Morrow imagine future world left to pick up humanity’s pieces on crushing ‘Covenant of Teeth’

MorrowIt feels like we live in a brutalized, fractured society, at least here in America. I can’t really speak for the rest of the world, but going out in public, amid people with nary a filter, you practically can chew on the animosity and hatred toward others. People are growing more evil, and that isn’t a boulder easily stopped from raging down the hillside.

I’m not sure that even was something thought about when Morrow went about writing “Covenant of Teeth,” their cataclysmic new record, but it seems like you can run your fingers across those grains during the music. The album itself is a concept piece that imagines cultures on a future version of the Earth, one spawned following the destruction, be it physical, mental, or both, that humankind exacted on the world. The record follows the Norr, a group whose existence is comprised of the use of various languages and whose lives are formed from a mix of cultural experiences. It’s the way our world could be now, if more people had a modicum of understanding and weren’t so pig-headed about their worldview being the only one that should matter. In fact, on the record, you can hear various languages being used, tying together the concept and giving you a bigger glimpse into this future society.

Morrow coverThe band’s sound is hard to pin down, but Apocalyptic expression works pretty nicely. There are elements of doom, crust, hardcore, and so much more on here, and the way these songs build and come crashing down on you requires some deep breaths and a place to steady yourself. As for the band itself, it comprises member of bands as varied as Archivist, Light Bearer, and Carnist, with Alex on vocals, art, and narrative; David on guitar, bass, and drums; and Nicole on cello. Along with the main core come contributions from a whole slew of guests from bands including Anopheli, Wild Speaker, Monachus, the Nepalese Temple Ball, Knifedoutofexistence, and Masakari, not to mention the voice talent. You can feel the weight of all of those contributors in the best way possible, and this record is a mammoth made up of four lumbering cuts.

The album opens with the 11:44-long “Fathom,” a cut that starts with winds and cracking fires, footsteps cutting into the wilderness, and eventually gentle singing accompanied by pianos and lush strings. The piece then opens further, buzzing away and injecting a sense of morose doom, and then gazey melodies sweeping and carrying with them deep, wrenching growls. Muddy chugging joins the fray, as the song spills into melodic, yet gruff territory, with shrieks joining the guttural grunts, the track smothering with power, and the tempo easing up with cellos swelling and bleeding away. “The Norr” starts again with fires, with conversations swirling about, and then a gut-busting display rushing with strings crying and the dam being crushed by the flood. Husky growls spit out the plot, while wild cries join and add another element of chaos. Sounds conjure a heavy gaze, while the pace chugs, then takes on a violent assault, and the surging finish is hammered home with a howl of, “We are nothing but the iceberg!”

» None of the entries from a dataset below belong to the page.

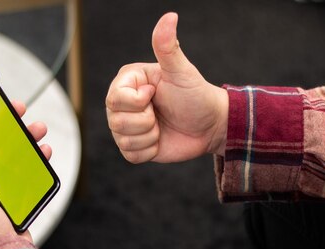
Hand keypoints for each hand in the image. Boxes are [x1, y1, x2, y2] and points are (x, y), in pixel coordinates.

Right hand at [106, 12, 228, 163]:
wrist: (209, 125)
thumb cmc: (196, 95)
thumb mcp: (182, 71)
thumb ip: (168, 47)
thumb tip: (169, 16)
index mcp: (128, 82)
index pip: (115, 99)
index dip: (138, 102)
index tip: (156, 94)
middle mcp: (122, 104)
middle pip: (116, 121)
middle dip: (146, 122)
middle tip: (160, 112)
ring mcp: (127, 127)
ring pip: (123, 140)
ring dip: (150, 136)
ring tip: (162, 126)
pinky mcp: (134, 147)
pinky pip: (130, 155)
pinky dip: (149, 151)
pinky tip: (160, 139)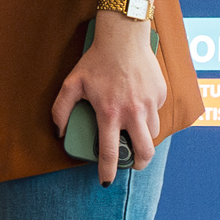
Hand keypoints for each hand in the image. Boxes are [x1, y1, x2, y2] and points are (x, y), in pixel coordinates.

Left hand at [51, 17, 168, 185]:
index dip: (108, 172)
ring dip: (143, 138)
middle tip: (133, 163)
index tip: (106, 182)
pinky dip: (148, 115)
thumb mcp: (72, 83)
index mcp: (110, 113)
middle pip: (144, 152)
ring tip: (133, 132)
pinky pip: (156, 112)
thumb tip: (59, 132)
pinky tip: (137, 104)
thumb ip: (61, 110)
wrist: (123, 37)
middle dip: (139, 164)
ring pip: (152, 133)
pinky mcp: (160, 94)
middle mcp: (133, 112)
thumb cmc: (96, 60)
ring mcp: (149, 103)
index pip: (110, 153)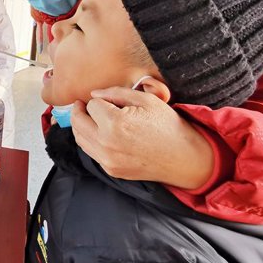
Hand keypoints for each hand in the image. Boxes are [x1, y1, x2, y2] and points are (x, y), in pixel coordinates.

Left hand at [70, 87, 213, 189]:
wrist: (184, 157)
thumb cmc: (167, 126)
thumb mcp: (146, 100)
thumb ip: (115, 93)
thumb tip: (93, 94)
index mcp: (115, 123)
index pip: (91, 105)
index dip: (99, 100)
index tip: (106, 101)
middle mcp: (107, 144)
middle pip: (78, 122)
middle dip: (80, 111)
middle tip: (83, 105)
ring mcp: (108, 160)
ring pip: (80, 139)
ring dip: (81, 126)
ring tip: (90, 118)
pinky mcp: (111, 170)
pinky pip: (91, 152)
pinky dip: (90, 141)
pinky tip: (101, 134)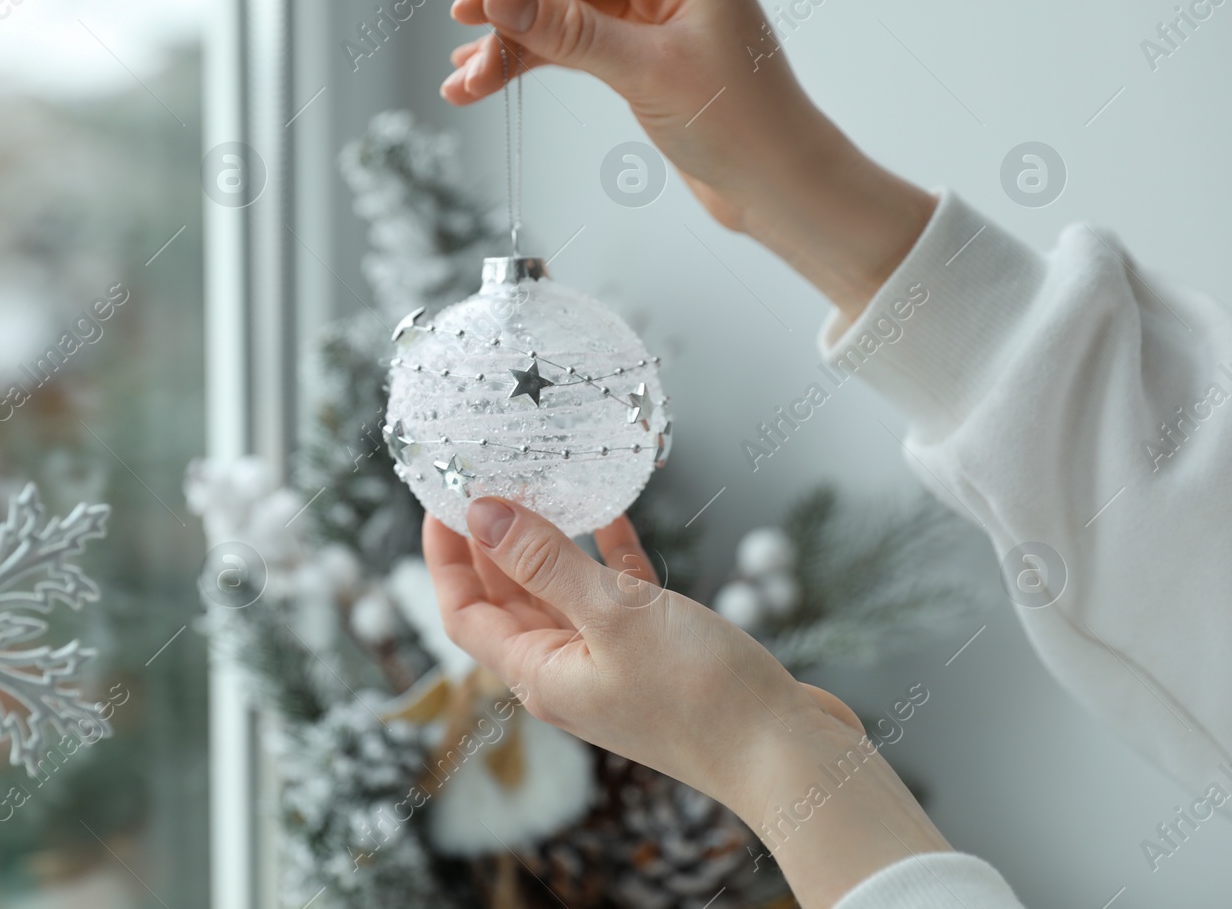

“Forgiving Grin” has a punchy rupture at the front end before it goes cold. The cello stretches out and hints at serenity, but that’s torn to shreds by the band mauling, and vicious shrieks mixing in with the growls. The song starts to stomp hard, leaning heavily into hardcore might, with the music feeling like it’s twisting your internal organs. A brief halt arrives, with additional speaking pushing in, and then it tears apart again and leads a ferocious stampede toward the finish. The 10:40-long closer “Cleaved Fang” trickles to a start, with each element slowly joining the mix until the bottom drops out unmercifully. The growls lacerate the senses, with gazey cascading soaking the ground, raspy wails cursing you, and another section of speaking settling in. Out of that, the cut thrashes wildly, with the blows being dealt in a calculated fashion, the atmosphere feeling emotionally overwhelming, and the song rumbling to its final destination.

Morrow’s vision into the future could be pretty accurate if our world keeps going the way it has the past decade or so. A dose of understanding and immersion into other people’s worlds could soothe a lot of what ails us, and that’s a point at which Morrow hit on “Covenant of Teeth.” Perhaps we don’t have to wait for the Norr to pick up our slack, and we can start patching together these gaping holes ourselves.